“The regulatory burden on a financial institution operating in multiple regimes – plus Brexit – is incredibly large,” said Harry Chopra, chief client officer of AxiomSL on the sidelines of Sibos 2018 in Sydney, Australia. “You get regulatory fatigue at some point,” said Chopra.
Educating the industry is therefore critical in ensuring asset managers know where the line is between work in progress and the first fines, according to Ed Royan, CEO EMEA of AxiomSL, commenting on Mifid II.
“The regulators have been reasonably flexible. But there comes a point when, 12 months in, the regulator firmly says ‘hang on, you can’t be misreporting’,” said Royan. “The regulators will be letting them know on the side when they’re going to start imposing penalties. Asset managers will already be hearing from the regulators.”
But Chopra urges caution from the investment community: “I think the real issue is the cost of misreporting. This is a question the bobsguide readers should be asking internally.”
Royan believes those impacted by Mifid II are still coming to terms with it.
“Mifid II is still bedding down, it’s early days,” said Royan. “The granularity of data required is a lot more than the previous regime. There’s some concern within our clientbase over whether it’ll drive good behaviour in the market or whether it’s just collecting data for collecting data’s sake.”
Chopra suggested that regulators must address uncertainty around legal entity identifiers (LEIs).
“There’s still a bit of work to do to maintain LEI,” he said. “At the moment there is no provision should a company no longer want to renew their LEI, there’s no way of flagging it; there has to be maturity in maintaining this public utility.”
Chopra also said asset managers in the US lacked knowledge of the regulation.

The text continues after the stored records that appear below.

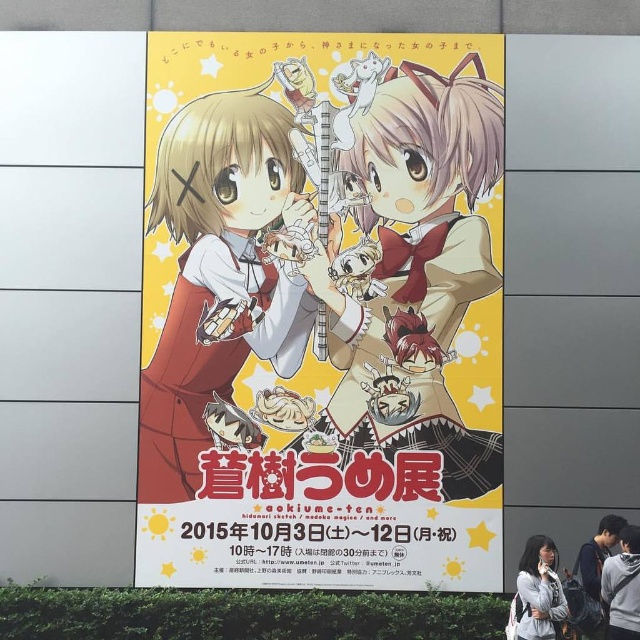
Can you confirm if matte red dress at center is thinner than gray hoodie at lower right?

No, matte red dress at center is not thinner than gray hoodie at lower right.

Does point (244, 268) come farther from viewer compared to point (625, 611)?

That is True.

Image resolution: width=640 pixels, height=640 pixels. What are the coordinates of `matte red dress at center` in the screenshot? It's located at (321, 310).

Which is below, matte red dress at center or dark gray hoodie at lower right?

Positioned lower is dark gray hoodie at lower right.

Is matte red dress at center closer to camera compared to dark gray hoodie at lower right?

No, matte red dress at center is further to the viewer.

Locate an element on the screen. The image size is (640, 640). matte red dress at center is located at coordinates (321, 310).

The height and width of the screenshot is (640, 640). I want to click on matte red dress at center, so click(x=321, y=310).

Between light gray fabric jacket at lower right and dark gray hoodie at lower right, which one is positioned lower?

“Much of the US asset managers that are exposed to Mifid II just don’t know what it is, and are miffed about it,” he said. “Not until there’s a regulatory fine to one of those organisations are they going to pay any attention to it. That’s not to say they’re not aware of it but it’s kind of like them asking ‘what is this stuff? Do I have to put a spreadsheet together?’”
However, Royan is more optimistic about the industry’s approach to the regulation and particularly in how it was challenging their perception of regulations as a whole.
“From our clients' perspective,” he said, “they’re already reporting but are generally taking Mifid II as an opportunity to think holistically about all the different regimes across different countries and addressing them across the board.”